После того как Лолли успокоилась, девочки надели абсолютно новые шелковые японские халаты, которые они извлекли из глубин гардеробной. Анна предложила Лолли оставить себе кимоно – бледно-розовое, с цветами сакуры в повторяющемся узоре. Она была уверена: мать даже не помнит, что у нее есть этот наряд.

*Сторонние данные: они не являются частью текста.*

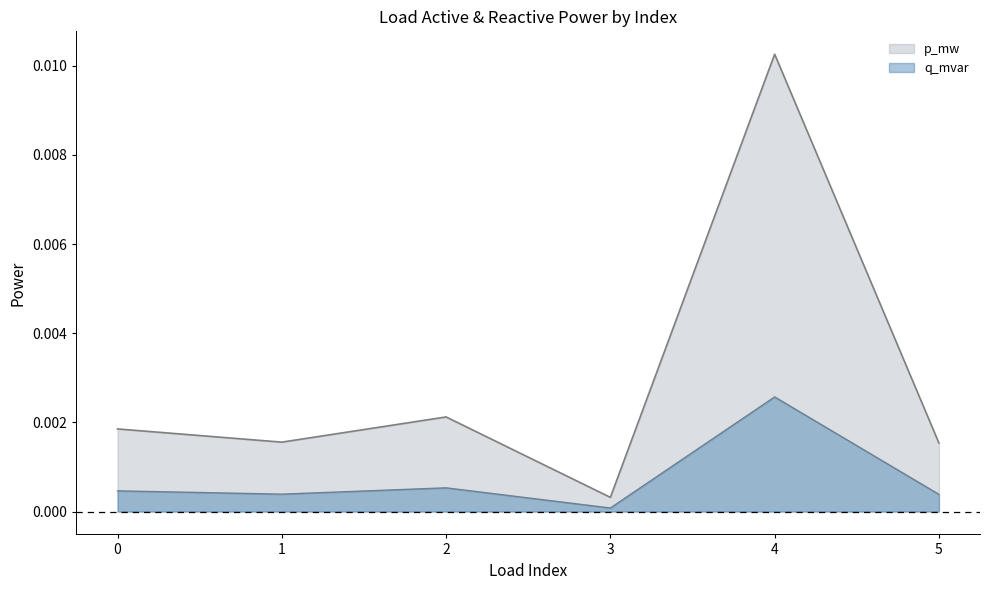

The p_mw series shows 0.0 at 5. True or false?

True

Анна объяснила, что, хотя родители ее матери были не против, чтоб их дочка встречалась с бойфрендом в Йеле, они были потрясены, когда та объявила о помолвке. Они были слишком вежливы, чтобы сказать это прямо, но девушка знала: они не в восторге, что она выходит замуж за корейца. В итоге предки устроили ей шикарную вечеринку в азиатском стиле. Как будто объявили миру: «Смотрите! Наша дочь – Грир, но любит все азиатское. Даже мужчин! Мы не виноваты». Невеста, разумеется, была в ужасе от мероприятия, но тактично промолчала. Жених, который, несомненно, имел полное право расстроиться по этому поводу, воспринял все спокойно. Он привык к расизму в любых проявлениях в отличие от своей шокированной суженой.

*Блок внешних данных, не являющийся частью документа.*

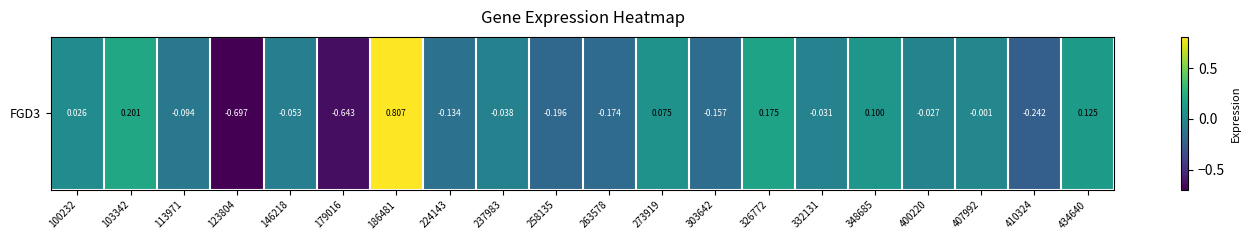

At which category does the chart reach its minimum across all series?

123804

Первые несколько лет супружеской жизни мать Анны и Стивена постоянно получала подарки азиатской тематики: тарелки для суши, модные палочки для еды и очень дорогие японские кимоно. Она рассказывала, что поначалу презенты сильно злили ее: ведь окружающие воспринимали это как что-то несущественное, но, в конце концов, она прошла тяжелый период и осознала, что большинство людей глупы и понятия не имеют, что Азия разделена на множество разных стран, каждая из которых имеет отдельную историю и культуру. Теперь, спустя двадцать один год, родители все еще были вместе, тогда как многие из их знакомых развелись по два-три раза.